Alger has since shared the course with IDPH bureau chiefs; the board of the Iowa Public Health Association, the professional organization for Iowa’s public health community; and the Upper Midwest Public Health Training Center, which serves public health professionals and students in Iowa, Nebraska and South Dakota. She says Machamer’s seven-module course trains staff and transforms perceptions.
“When we changed the question from ‘Can you take on an intern?’ to ‘Do you have any projects you haven’t had time to do?’, of course everyone nods their heads,” Alger notes. “In the past, people thought of working with interns as ‘It’s more work for me.’ We’re encouraging them to see that it’s a way to get more help.”
That’s especially valuable as state budgets shrink and hiring gets frozen while the demand for services continues. Training interns also helps fill the future public health workforce, Alger adds.

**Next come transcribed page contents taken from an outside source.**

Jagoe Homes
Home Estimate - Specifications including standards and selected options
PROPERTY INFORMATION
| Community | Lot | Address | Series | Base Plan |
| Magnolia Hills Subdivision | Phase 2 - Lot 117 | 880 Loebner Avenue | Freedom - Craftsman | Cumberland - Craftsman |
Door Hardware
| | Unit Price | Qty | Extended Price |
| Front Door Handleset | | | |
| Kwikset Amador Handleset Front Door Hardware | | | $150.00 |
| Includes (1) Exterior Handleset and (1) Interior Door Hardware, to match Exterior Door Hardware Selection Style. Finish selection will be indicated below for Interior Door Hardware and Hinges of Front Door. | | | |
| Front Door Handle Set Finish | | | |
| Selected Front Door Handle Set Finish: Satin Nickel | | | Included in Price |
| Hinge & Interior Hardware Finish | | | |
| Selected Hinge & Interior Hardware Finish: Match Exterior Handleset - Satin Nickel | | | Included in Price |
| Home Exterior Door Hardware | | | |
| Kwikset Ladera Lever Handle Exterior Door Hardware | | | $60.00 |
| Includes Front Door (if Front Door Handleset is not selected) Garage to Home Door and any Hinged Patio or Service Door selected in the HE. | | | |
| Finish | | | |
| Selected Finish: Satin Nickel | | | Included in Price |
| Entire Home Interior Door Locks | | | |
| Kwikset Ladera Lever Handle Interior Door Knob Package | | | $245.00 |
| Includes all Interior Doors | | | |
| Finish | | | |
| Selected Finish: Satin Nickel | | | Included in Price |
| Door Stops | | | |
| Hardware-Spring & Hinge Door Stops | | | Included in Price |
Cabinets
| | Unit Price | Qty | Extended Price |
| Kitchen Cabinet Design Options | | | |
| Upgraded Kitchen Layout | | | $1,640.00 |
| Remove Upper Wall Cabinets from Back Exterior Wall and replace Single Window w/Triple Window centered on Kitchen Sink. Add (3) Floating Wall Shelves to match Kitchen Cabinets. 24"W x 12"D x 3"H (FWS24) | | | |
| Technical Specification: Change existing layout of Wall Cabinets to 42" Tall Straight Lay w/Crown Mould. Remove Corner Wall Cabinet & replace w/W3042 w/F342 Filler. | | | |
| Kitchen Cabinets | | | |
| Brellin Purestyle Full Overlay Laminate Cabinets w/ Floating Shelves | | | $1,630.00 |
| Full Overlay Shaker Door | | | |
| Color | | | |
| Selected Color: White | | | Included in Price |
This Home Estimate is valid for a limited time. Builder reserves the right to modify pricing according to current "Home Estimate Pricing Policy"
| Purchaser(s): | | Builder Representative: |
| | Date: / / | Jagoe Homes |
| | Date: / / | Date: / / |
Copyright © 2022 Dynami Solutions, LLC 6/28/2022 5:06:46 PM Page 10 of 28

That made the project compelling to Machamer, who completed his DMU degree last summer. He’s now a health professions investigator at IDPH, where he processes and investigates complaints and allegations relating to the practice of medicine. “What was important to me was to help even one person – a department employee, a student or one of my peers – realize their purpose,” he says. “Internships can help that happen.”
Last year IDPH began issuing challenge coins – historically, small medallions given by organizations to honor allegiance to a mission or cause – to recognize and thank outstanding interns. Appropriately, Machamer was the department’s first challenge coin recipient.
“I hope the course I helped create serves the department for a long time,” he says.